Discussions and exchanges took place between the parties – and there was surprise involvement from the former manager of the National Trust of Scotland Culloden Visitor Centre, Andrew Mackenzie, who spoke with Louise MacDonald of Inverness Paving and the architect.
The talks were described as “amicable”, but the campaigners said the point was made that the proposed development was on land which formed part of the 1746 battle.
The location is reputedly where the government troops “saddled up” before going into battle against the Jacobite army supporting Bonnie Prince Charlie’s claim to the throne.
George Kempik, of Stop Development at Culloden, said: “We will do everything we can to stop this going ahead yet again.
“Anything inside the inventory of the battlefield is a no-go area to us.
“It was fantastic having Andrew Mackenzie there explaining how the battlefield extends far further than the actual visitor centre site.
“The conversations were friendly and amicable, but both parties were able to make their own points.”
Attempts were made to speak to the developers, but in a statement on their Facebook page they said: “Inverness Paving Ltd indicated their intention to submit a new planning application next year to convert the former Treetops Stables at Faebuie, Culloden Moor, into a fully-integrated leisure destination, inside the recognised battlefield boundary and just a short distance from the relatively small NTS managed enclosure.”
Councillor Ken Gowans said: “This development will be inside the conservation area and its impact on the greater historic battlefield area will need to be very carefully considered.
“The detail of how this may differ from the previous application which was refused is not clear at this stage.

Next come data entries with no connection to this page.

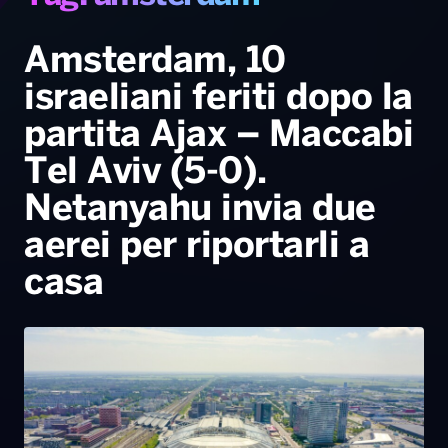
Gallery
Giochi&Concorsi
Locali
Playlist
Hit Dance
Radio Norba News TV
PALATOUR
Musica e Spettacolo
Notiziario
Generale
Amsterdam, 10
israeliani feriti dopo la
Voce al Bari
Sport
Interviste
Novità
partita Ajax – Maccabi
Battiti Live 2026
Radio Norba Consiglia
Oroscopo
Tel Aviv (5-0).
Leggerissime
Speciale Astrabilia 2026
Gallery
Netanyahu invia due
aerei per riportarli a
casa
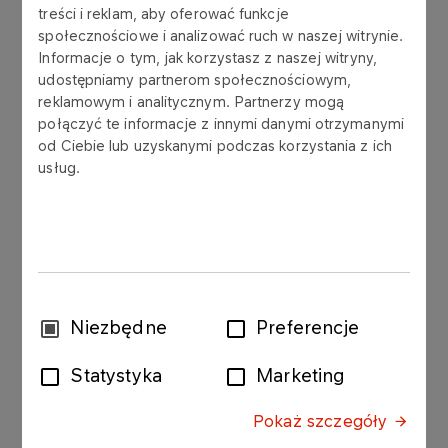
Koncernem Naftowym ORLEN S.A. oraz Basell
treści i reklam, aby oferować funkcje
Europe Holdings B.V ("Umowa Joint-Venture"),
społecznościowe i analizować ruch w naszej witrynie.
Strony uzgodniły w dniu 23 października 2002
Informacje o tym, jak korzystasz z naszej witryny,
roku treść umów handlowych związanych z
udostępniamy partnerom społecznościowym,
Umową Joint-Venture. W związku z powyższym
reklamowym i analitycznym. Partnerzy mogą
spełniony został warunek przewidziany w Umowie
połączyć te informacje z innymi danymi otrzymanymi
od Ciebie lub uzyskanymi podczas korzystania z ich
Joint-Venture w postaci konieczności uzgodnienia
usług.
powyższych umów handlowych w wyznaczonym
terminie, o którym mowa w komunikatach Spółki
nr 85/2002 z dnia 30 września 2002 roku oraz nr
88/2002 z dnia 17 października 2002 roku.
Zgodnie z postanowieniami Umowy Joint-Venture,
przeprowadzenie transakcji opisanej w Umowie
Wybór
Niezbędne
Preferencje
Joint-Venture wymaga jeszcze uzyskania
zgody
stosownej zgody Prezesa Urzędu Ochrony
Statystyka
Marketing
Konkurencji i Konsumentów, a także zapewnienia
pozyskania przez Strony odpowiednich środków
Pokaż szczegóły
finansowych niezbędnych w celu realizacji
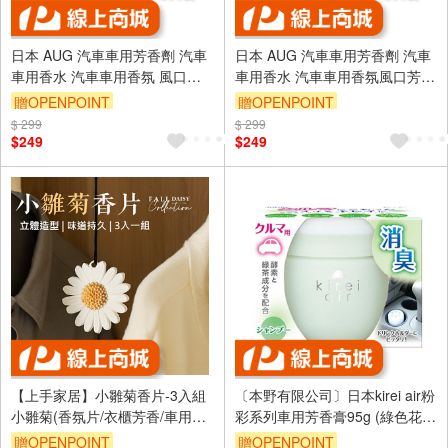
日本 AUG 汽車車用芳香劑 汽車
日本 AUG 汽車車用芳香劑 汽車
車用香水 汽車車用香氛 風口芳
車用香水 汽車車用香氛風口芳香
香劑 皇家白麝香 FR-17
劑 曠野沐浴香 FR-18
贈OPENPOINT
贈OPENPOINT
$ 299
$ 299
$249
$249
【上手家居】小雛菊香片-3入組
〔本野有限公司〕日本kirei air粉
小雛菊(香氛片/衣櫃芳香/車用香
彩系列車用芳香膏95g (綠色花
片/車上芳香/車用香氛片)
香)-2入
贈OPENPOINT
贈OPENPOINT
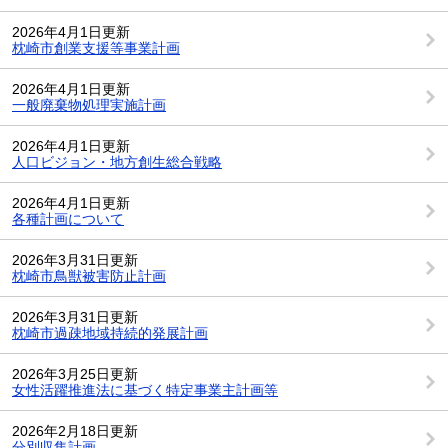
2026年4月1日更新
枕崎市創業支援等事業計画
2026年4月1日更新
一般廃棄物処理実施計画
2026年4月1日更新
人口ビジョン・地方創生総合戦略
2026年4月1日更新
各種計画について
2026年3月31日更新
枕崎市鳥獣被害防止計画
2026年3月31日更新
枕崎市過疎地域持続的発展計画
2026年3月25日更新
女性活躍推進法に基づく特定事業主計画等
2026年2月18日更新
分別収集計画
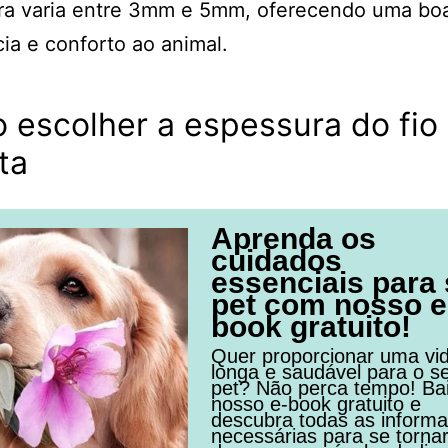
ra varia entre 3mm e 5mm, oferecendo uma bo
cia e conforto ao animal.
 escolher a espessura do fio
ta
Aprenda os
cuidados
essenciais para
pet com nosso e
book gratuito!
Quer proporcionar uma vi
longa e saudável para o s
pet? Não perca tempo! Ba
nosso e-book gratuito e
descubra todas as inform
necessárias para se torna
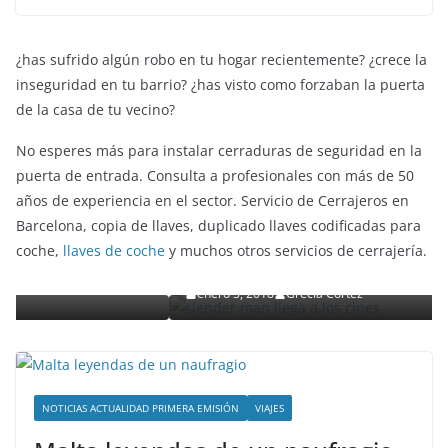
¿has sufrido algún robo en tu hogar recientemente? ¿crece la
inseguridad en tu barrio? ¿has visto como forzaban la puerta
de la casa de tu vecino?
No esperes más para instalar cerraduras de seguridad en la
puerta de entrada. Consulta a profesionales con más de 50
años de experiencia en el sector. Servicio de Cerrajeros en
ENTRETENIMIENTO Y CURIOSIDADES
LIBROS CINE Y TV
Barcelona, copia de llaves, duplicado llaves codificadas para
Slender Man llega al cine y te mostramos todos
coche,
llaves de coche
y muchos otros servicios de cerrajería.
to
detalles
enero 3, 2018
Grecia Cortez
NOTICIAS ACTUALIDAD PRIMERA EMISIÓN
VIAJES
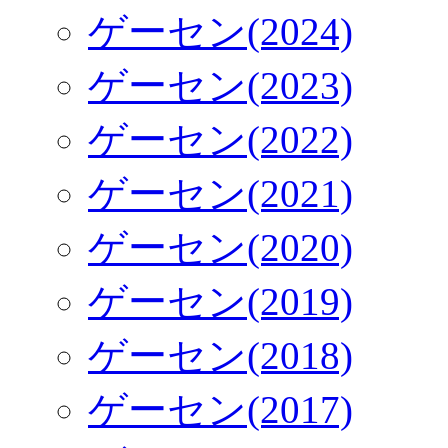
ゲーセン(2024)
ゲーセン(2023)
ゲーセン(2022)
ゲーセン(2021)
ゲーセン(2020)
ゲーセン(2019)
ゲーセン(2018)
ゲーセン(2017)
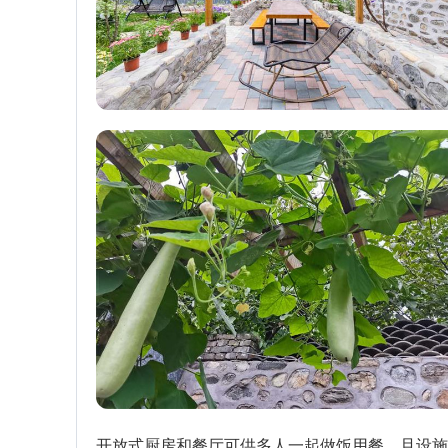
开放式厨房和餐厅可供多人一起做饭用餐，且设施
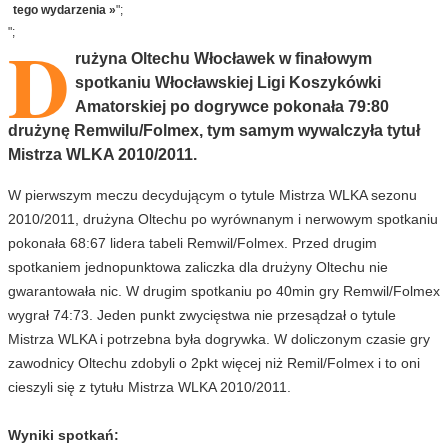
tego wydarzenia »
";
D
";
rużyna Oltechu Włocławek w finałowym
spotkaniu Włocławskiej Ligi Koszykówki
Amatorskiej po dogrywce pokonała 79:80
drużynę Remwilu/Folmex, tym samym wywalczyła tytuł
Mistrza WLKA 2010/2011.
W pierwszym meczu decydującym o tytule Mistrza WLKA sezonu
2010/2011, drużyna Oltechu po wyrównanym i nerwowym spotkaniu
pokonała 68:67 lidera tabeli Remwil/Folmex. Przed drugim
spotkaniem jednopunktowa zaliczka dla drużyny Oltechu nie
gwarantowała nic. W drugim spotkaniu po 40min gry Remwil/Folmex
wygrał 74:73. Jeden punkt zwycięstwa nie przesądzał o tytule
Mistrza WLKA i potrzebna była dogrywka. W doliczonym czasie gry
zawodnicy Oltechu zdobyli o 2pkt więcej niż Remil/Folmex i to oni
cieszyli się z tytułu Mistrza WLKA 2010/2011.
Wyniki spotkań:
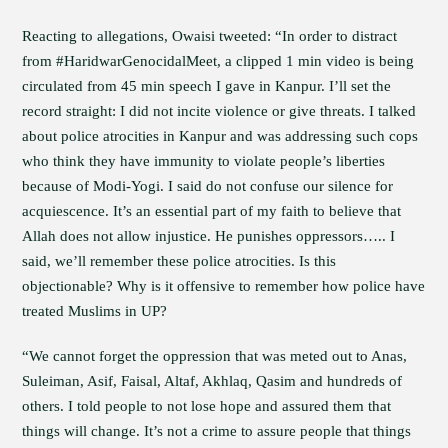
Reacting to allegations, Owaisi tweeted: “In order to distract
from #HaridwarGenocidalMeet, a clipped 1 min video is being
circulated from 45 min speech I gave in Kanpur. I’ll set the
record straight: I did not incite violence or give threats. I talked
about police atrocities in Kanpur and was addressing such cops
who think they have immunity to violate people’s liberties
because of Modi-Yogi. I said do not confuse our silence for
acquiescence. It’s an essential part of my faith to believe that
Allah does not allow injustice. He punishes oppressors….. I
said, we’ll remember these police atrocities. Is this
objectionable? Why is it offensive to remember how police have
treated Muslims in UP?
“We cannot forget the oppression that was meted out to Anas,
Suleiman, Asif, Faisal, Altaf, Akhlaq, Qasim and hundreds of
others. I told people to not lose hope and assured them that
things will change. It’s not a crime to assure people that things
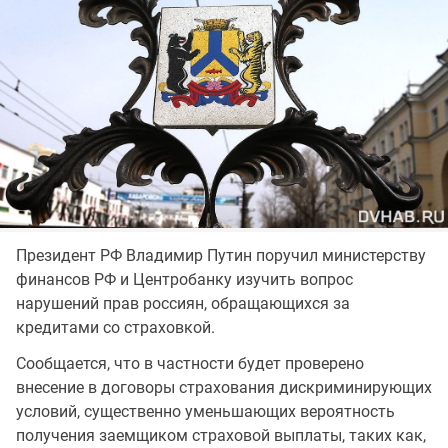
Президент РФ Владимир Путин поручил министерству
финансов РФ и Центробанку изучить вопрос
нарушений прав россиян, обращающихся за
кредитами со страховкой.
Сообщается, что в частности будет проверено
внесение в договоры страхования дискриминирующих
условий, существенно уменьшающих вероятность
получения заемщиком страховой выплаты, таких как,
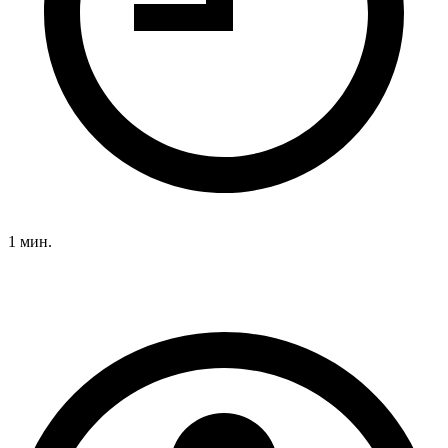
1 мин.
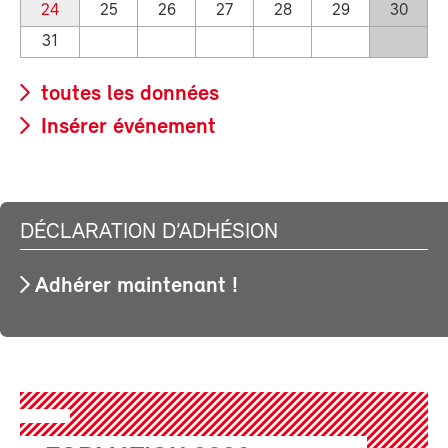
24
25
26
27
28
29
30
31
toutes les données
Insérer événement
DÉCLARATION D’ADHÉSION
Adhérer maintenant !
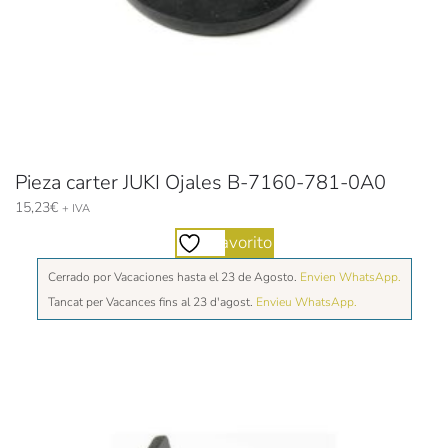
Pieza carter JUKI Ojales B-7160-781-0A0
15,23
€
+ IVA
Favorito
Cerrado por Vacaciones hasta el 23 de Agosto.
Envien WhatsApp.
Tancat per Vacances fins al 23 d'agost.
Envieu WhatsApp.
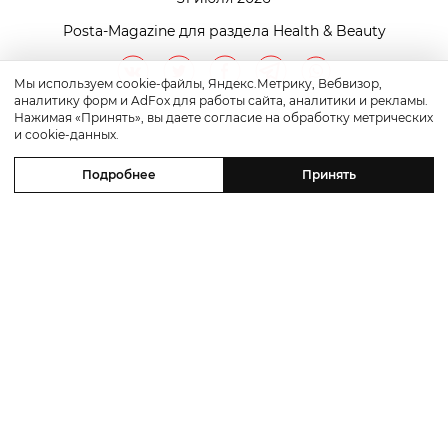
Posta-Magazine для раздела Health & Beauty
Мы используем cookie-файлы, Яндекс.Метрику, Вебвизор,
аналитику форм и AdFox для работы сайта, аналитики и рекламы.
Нажимая «Принять», вы даете согласие на обработку метрических
и cookie-данных.
Подробнее
Принять
Health & Beauty
Качество жизни с Татьяной
Сабуренковой: почему клинику SHA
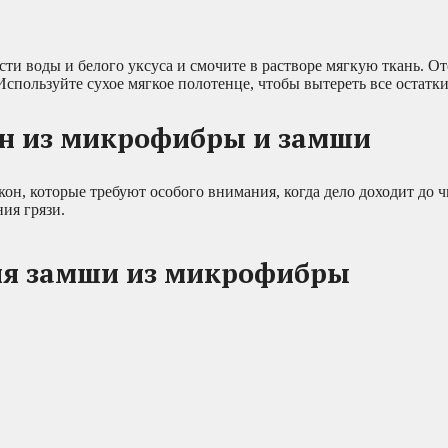
ти воды и белого уксуса и смочите в растворе мягкую ткань. О
Используйте сухое мягкое полотенце, чтобы вытереть все остатки
н из микрофибры и замши
он, которые требуют особого внимания, когда дело доходит до ч
ия грязи.
ля замши из микрофибры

“Clearly, any proposed development in the vicinity of Culloden Battlefield will be of great interest locally, nationally and internationally.
“Its impact, not only in Scotland but globally, must not be understated.”
Highland Council planning officers had refused the original plans, primarily given the holiday park’s impact on surrounding woodland and the natural environment, and cited both the Highland-wide development plan and the Culloden Muir Conservation Area.